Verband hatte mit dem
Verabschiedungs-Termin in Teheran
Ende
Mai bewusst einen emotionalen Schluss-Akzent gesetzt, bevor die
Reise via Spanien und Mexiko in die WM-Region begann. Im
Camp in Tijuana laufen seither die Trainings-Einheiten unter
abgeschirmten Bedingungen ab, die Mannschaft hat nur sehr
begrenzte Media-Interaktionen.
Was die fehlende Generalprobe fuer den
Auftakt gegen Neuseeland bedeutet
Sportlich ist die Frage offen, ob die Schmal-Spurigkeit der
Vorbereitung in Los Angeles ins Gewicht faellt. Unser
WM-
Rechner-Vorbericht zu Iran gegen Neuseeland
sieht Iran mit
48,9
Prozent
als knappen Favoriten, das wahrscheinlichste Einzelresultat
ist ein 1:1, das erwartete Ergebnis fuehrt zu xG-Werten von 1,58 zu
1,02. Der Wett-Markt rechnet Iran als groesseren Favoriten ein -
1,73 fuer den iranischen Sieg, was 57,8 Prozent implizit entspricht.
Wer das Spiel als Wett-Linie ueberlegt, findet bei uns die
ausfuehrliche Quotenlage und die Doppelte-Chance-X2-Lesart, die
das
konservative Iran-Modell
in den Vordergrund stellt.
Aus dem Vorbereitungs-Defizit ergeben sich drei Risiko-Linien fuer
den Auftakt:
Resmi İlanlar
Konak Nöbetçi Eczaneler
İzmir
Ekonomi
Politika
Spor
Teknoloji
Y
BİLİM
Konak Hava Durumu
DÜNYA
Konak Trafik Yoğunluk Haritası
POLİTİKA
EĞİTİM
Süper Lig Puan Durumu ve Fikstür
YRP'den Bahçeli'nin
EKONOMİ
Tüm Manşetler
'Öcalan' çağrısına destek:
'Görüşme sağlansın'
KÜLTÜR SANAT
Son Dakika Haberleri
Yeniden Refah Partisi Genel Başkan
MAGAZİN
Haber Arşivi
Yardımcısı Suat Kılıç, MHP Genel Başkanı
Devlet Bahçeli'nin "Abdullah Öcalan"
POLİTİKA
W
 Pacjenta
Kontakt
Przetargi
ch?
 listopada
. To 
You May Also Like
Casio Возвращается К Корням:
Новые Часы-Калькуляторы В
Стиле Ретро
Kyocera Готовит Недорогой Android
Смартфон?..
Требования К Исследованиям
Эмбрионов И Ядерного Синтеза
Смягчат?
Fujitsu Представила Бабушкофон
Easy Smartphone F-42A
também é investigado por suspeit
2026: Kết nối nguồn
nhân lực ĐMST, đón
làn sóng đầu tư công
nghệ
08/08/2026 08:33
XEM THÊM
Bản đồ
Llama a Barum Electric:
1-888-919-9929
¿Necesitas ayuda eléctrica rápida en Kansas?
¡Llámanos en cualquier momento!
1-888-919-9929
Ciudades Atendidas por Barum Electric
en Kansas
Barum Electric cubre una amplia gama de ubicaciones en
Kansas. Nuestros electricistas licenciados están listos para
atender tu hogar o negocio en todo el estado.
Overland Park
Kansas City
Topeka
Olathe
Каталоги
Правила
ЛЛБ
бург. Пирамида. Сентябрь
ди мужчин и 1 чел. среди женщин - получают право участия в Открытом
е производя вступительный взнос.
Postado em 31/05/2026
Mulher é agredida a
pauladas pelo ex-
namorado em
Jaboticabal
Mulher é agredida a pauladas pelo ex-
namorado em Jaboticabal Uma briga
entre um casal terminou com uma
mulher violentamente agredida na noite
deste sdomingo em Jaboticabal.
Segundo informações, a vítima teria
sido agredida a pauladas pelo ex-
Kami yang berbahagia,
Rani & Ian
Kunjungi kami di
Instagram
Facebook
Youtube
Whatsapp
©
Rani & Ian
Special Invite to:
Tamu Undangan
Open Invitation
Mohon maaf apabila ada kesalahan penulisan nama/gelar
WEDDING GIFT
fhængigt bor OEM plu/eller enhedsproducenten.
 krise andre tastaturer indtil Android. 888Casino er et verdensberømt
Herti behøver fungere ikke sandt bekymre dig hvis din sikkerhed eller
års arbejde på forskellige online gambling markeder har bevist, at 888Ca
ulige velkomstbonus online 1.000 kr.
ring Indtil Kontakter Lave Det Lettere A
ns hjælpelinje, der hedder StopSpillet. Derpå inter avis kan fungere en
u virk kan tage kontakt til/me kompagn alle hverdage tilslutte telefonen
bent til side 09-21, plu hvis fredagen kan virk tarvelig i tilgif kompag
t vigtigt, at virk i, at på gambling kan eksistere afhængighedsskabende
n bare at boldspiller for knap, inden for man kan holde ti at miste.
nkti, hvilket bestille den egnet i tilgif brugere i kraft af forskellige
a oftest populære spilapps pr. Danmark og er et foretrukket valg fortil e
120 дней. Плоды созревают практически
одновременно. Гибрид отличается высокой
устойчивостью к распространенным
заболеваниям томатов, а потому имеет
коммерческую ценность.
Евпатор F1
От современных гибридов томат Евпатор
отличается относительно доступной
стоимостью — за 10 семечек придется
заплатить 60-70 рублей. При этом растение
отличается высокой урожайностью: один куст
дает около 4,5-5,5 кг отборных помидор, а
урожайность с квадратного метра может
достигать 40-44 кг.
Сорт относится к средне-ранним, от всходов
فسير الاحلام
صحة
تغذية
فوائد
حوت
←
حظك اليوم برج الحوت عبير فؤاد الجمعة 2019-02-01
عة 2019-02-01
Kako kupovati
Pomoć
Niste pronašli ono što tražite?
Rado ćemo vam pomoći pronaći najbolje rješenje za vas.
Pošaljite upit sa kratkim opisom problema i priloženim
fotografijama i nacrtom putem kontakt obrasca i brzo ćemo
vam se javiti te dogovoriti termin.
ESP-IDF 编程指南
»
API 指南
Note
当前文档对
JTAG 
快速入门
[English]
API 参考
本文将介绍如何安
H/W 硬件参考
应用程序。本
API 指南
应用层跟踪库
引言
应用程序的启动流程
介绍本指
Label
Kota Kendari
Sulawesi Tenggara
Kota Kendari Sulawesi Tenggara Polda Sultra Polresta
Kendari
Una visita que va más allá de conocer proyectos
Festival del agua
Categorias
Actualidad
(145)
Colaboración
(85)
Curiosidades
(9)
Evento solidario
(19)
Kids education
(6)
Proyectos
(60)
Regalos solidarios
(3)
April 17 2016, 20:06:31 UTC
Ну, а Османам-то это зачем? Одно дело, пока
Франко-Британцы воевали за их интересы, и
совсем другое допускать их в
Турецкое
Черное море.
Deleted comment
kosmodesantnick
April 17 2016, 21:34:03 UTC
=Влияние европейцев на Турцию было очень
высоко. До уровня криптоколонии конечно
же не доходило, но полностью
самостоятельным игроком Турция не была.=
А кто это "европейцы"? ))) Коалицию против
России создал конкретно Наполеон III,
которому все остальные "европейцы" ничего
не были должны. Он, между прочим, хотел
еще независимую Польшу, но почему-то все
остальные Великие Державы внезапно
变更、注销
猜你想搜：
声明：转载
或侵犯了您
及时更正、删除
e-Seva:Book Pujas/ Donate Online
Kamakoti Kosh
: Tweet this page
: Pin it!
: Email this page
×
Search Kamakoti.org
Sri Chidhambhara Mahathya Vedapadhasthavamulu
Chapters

- [EXERCISE GOAL]: Give every line of text from all the entries above as a JSON list of strings, one string per line, and leave out blank lines.

- [REPLY]:
[
  "Verband hatte mit dem",
  "Verabschiedungs-Termin in Teheran",
  "Ende",
  "Mai bewusst einen emotionalen Schluss-Akzent gesetzt, bevor die",
  "Reise via Spanien und Mexiko in die WM-Region begann. Im",
  "Camp in Tijuana laufen seither die Trainings-Einheiten unter",
  "abgeschirmten Bedingungen ab, die Mannschaft hat nur sehr",
  "begrenzte Media-Interaktionen.",
  "Was die fehlende Generalprobe fuer den",
  "Auftakt gegen Neuseeland bedeutet",
  "Sportlich ist die Frage offen, ob die Schmal-Spurigkeit der",
  "Vorbereitung in Los Angeles ins Gewicht faellt. Unser",
  "WM-",
  "Rechner-Vorbericht zu Iran gegen Neuseeland",
  "sieht Iran mit",
  "48,9",
  "Prozent",
  "als knappen Favoriten, das wahrscheinlichste Einzelresultat",
  "ist ein 1:1, das erwartete Ergebnis fuehrt zu xG-Werten von 1,58 zu",
  "1,02. Der Wett-Markt rechnet Iran als groesseren Favoriten ein -",
  "1,73 fuer den iranischen Sieg, was 57,8 Prozent implizit entspricht.",
  "Wer das Spiel als Wett-Linie ueberlegt, findet bei uns die",
  "ausfuehrliche Quotenlage und die Doppelte-Chance-X2-Lesart, die",
  "das",
  "konservative Iran-Modell",
  "in den Vordergrund stellt.",
  "Aus dem Vorbereitungs-Defizit ergeben sich drei Risiko-Linien fuer",
  "den Auftakt:",
  "Resmi İlanlar",
  "Konak Nöbetçi Eczaneler",
  "İzmir",
  "Ekonomi",
  "Politika",
  "Spor",
  "Teknoloji",
  "Y",
  "BİLİM",
  "Konak Hava Durumu",
  "DÜNYA",
  "Konak Trafik Yoğunluk Haritası",
  "POLİTİKA",
  "EĞİTİM",
  "Süper Lig Puan Durumu ve Fikstür",
  "YRP'den Bahçeli'nin",
  "EKONOMİ",
  "Tüm Manşetler",
  "'Öcalan' çağrısına destek:",
  "'Görüşme sağlansın'",
  "KÜLTÜR SANAT",
  "Son Dakika Haberleri",
  "Yeniden Refah Partisi Genel Başkan",
  "MAGAZİN",
  "Haber Arşivi",
  "Yardımcısı Suat Kılıç, MHP Genel Başkanı",
  "Devlet Bahçeli'nin \"Abdullah Öcalan\"",
  "POLİTİKA",
  "W",
  " Pacjenta",
  "Kontakt",
  "Przetargi",
  "ch?",
  " listopada",
  ". To ",
  "You May Also Like",
  "Casio Возвращается К Корням:",
  "Новые Часы-Калькуляторы В",
  "Стиле Ретро",
  "Kyocera Готовит Недорогой Android",
  "Смартфон?..",
  "Требования К Исследованиям",
  "Эмбрионов И Ядерного Синтеза",
  "Смягчат?",
  "Fujitsu Представила Бабушкофон",
  "Easy Smartphone F-42A",
  "também é investigado por suspeit",
  "2026: Kết nối nguồn",
  "nhân lực ĐMST, đón",
  "làn sóng đầu tư công",
  "nghệ",
  "08/08/2026 08:33",
  "XEM THÊM",
  "Bản đồ",
  "Llama a Barum Electric:",
  "1-888-919-9929",
  "¿Necesitas ayuda eléctrica rápida en Kansas?",
  "¡Llámanos en cualquier momento!",
  "1-888-919-9929",
  "Ciudades Atendidas por Barum Electric",
  "en Kansas",
  "Barum Electric cubre una amplia gama de ubicaciones en",
  "Kansas. Nuestros electricistas licenciados están listos para",
  "atender tu hogar o negocio en todo el estado.",
  "Overland Park",
  "Kansas City",
  "Topeka",
  "Olathe",
  "Каталоги",
  "Правила",
  "ЛЛБ",
  "бург. Пирамида. Сентябрь",
  "ди мужчин и 1 чел. среди женщин - получают право участия в Открытом",
  "е производя вступительный взнос.",
  "Postado em 31/05/2026",
  "Mulher é agredida a",
  "pauladas pelo ex-",
  "namorado em",
  "Jaboticabal",
  "Mulher é agredida a pauladas pelo ex-",
  "namorado em Jaboticabal Uma briga",
  "entre um casal terminou com uma",
  "mulher violentamente agredida na noite",
  "deste sdomingo em Jaboticabal.",
  "Segundo informações, a vítima teria",
  "sido agredida a pauladas pelo ex-",
  "Kami yang berbahagia,",
  "Rani & Ian",
  "Kunjungi kami di",
  "Instagram",
  "Facebook",
  "Youtube",
  "Whatsapp",
  "©",
  "Rani & Ian",
  "Special Invite to:",
  "Tamu Undangan",
  "Open Invitation",
  "Mohon maaf apabila ada kesalahan penulisan nama/gelar",
  "WEDDING GIFT",
  "fhængigt bor OEM plu/eller enhedsproducenten.",
  " krise andre tastaturer indtil Android. 888Casino er et verdensberømt",
  "Herti behøver fungere ikke sandt bekymre dig hvis din sikkerhed eller",
  "års arbejde på forskellige online gambling markeder har bevist, at 888Ca",
  "ulige velkomstbonus online 1.000 kr.",
  "ring Indtil Kontakter Lave Det Lettere A",
  "ns hjælpelinje, der hedder StopSpillet. Derpå inter avis kan fungere en",
  "u virk kan tage kontakt til/me kompagn alle hverdage tilslutte telefonen",
  "bent til side 09-21, plu hvis fredagen kan virk tarvelig i tilgif kompag",
  "t vigtigt, at virk i, at på gambling kan eksistere afhængighedsskabende",
  "n bare at boldspiller for knap, inden for man kan holde ti at miste.",
  "nkti, hvilket bestille den egnet i tilgif brugere i kraft af forskellige",
  "a oftest populære spilapps pr. Danmark og er et foretrukket valg fortil e",
  "120 дней. Плоды созревают практически",
  "одновременно. Гибрид отличается высокой",
  "устойчивостью к распространенным",
  "заболеваниям томатов, а потому имеет",
  "коммерческую ценность.",
  "Евпатор F1",
  "От современных гибридов томат Евпатор",
  "отличается относительно доступной",
  "стоимостью — за 10 семечек придется",
  "заплатить 60-70 рублей. При этом растение",
  "отличается высокой урожайностью: один куст",
  "дает около 4,5-5,5 кг отборных помидор, а",
  "урожайность с квадратного метра может",
  "достигать 40-44 кг.",
  "Сорт относится к средне-ранним, от всходов",
  "فسير الاحلام",
  "صحة",
  "تغذية",
  "فوائد",
  "حوت",
  "←",
  "حظك اليوم برج الحوت عبير فؤاد الجمعة 2019-02-01",
  "عة 2019-02-01",
  "Kako kupovati",
  "Pomoć",
  "Niste pronašli ono što tražite?",
  "Rado ćemo vam pomoći pronaći najbolje rješenje za vas.",
  "Pošaljite upit sa kratkim opisom problema i priloženim",
  "fotografijama i nacrtom putem kontakt obrasca i brzo ćemo",
  "vam se javiti te dogovoriti termin.",
  "ESP-IDF 编程指南",
  "»",
  "API 指南",
  "Note",
  "当前文档对",
  "JTAG ",
  "快速入门",
  "[English]",
  "API 参考",
  "本文将介绍如何安",
  "H/W 硬件参考",
  "应用程序。本",
  "API 指南",
  "应用层跟踪库",
  "引言",
  "应用程序的启动流程",
  "介绍本指",
  "Label",
  "Kota Kendari",
  "Sulawesi Tenggara",
  "Kota Kendari Sulawesi Tenggara Polda Sultra Polresta",
  "Kendari",
  "Una visita que va más allá de conocer proyectos",
  "Festival del agua",
  "Categorias",
  "Actualidad",
  "(145)",
  "Colaboración",
  "(85)",
  "Curiosidades",
  "(9)",
  "Evento solidario",
  "(19)",
  "Kids education",
  "(6)",
  "Proyectos",
  "(60)",
  "Regalos solidarios",
  "(3)",
  "April 17 2016, 20:06:31 UTC",
  "Ну, а Османам-то это зачем? Одно дело, пока",
  "Франко-Британцы воевали за их интересы, и",
  "совсем другое допускать их в",
  "Турецкое",
  "Черное море.",
  "Deleted comment",
  "kosmodesantnick",
  "April 17 2016, 21:34:03 UTC",
  "=Влияние европейцев на Турцию было очень",
  "высоко. До уровня криптоколонии конечно",
  "же не доходило, но полностью",
  "самостоятельным игроком Турция не была.=",
  "А кто это \"европейцы\"? ))) Коалицию против",
  "России создал конкретно Наполеон III,",
  "которому все остальные \"европейцы\" ничего",
  "не были должны. Он, между прочим, хотел",
  "еще независимую Польшу, но почему-то все",
  "остальные Великие Державы внезапно",
  "变更、注销",
  "猜你想搜：",
  "声明：转载",
  "或侵犯了您",
  "及时更正、删除",
  "e-Seva:Book Pujas/ Donate Online",
  "Kamakoti Kosh",
  ": Tweet this page",
  ": Pin it!",
  ": Email this page",
  "×",
  "Search Kamakoti.org",
  "Sri Chidhambhara Mahathya Vedapadhasthavamulu",
  "Chapters"
]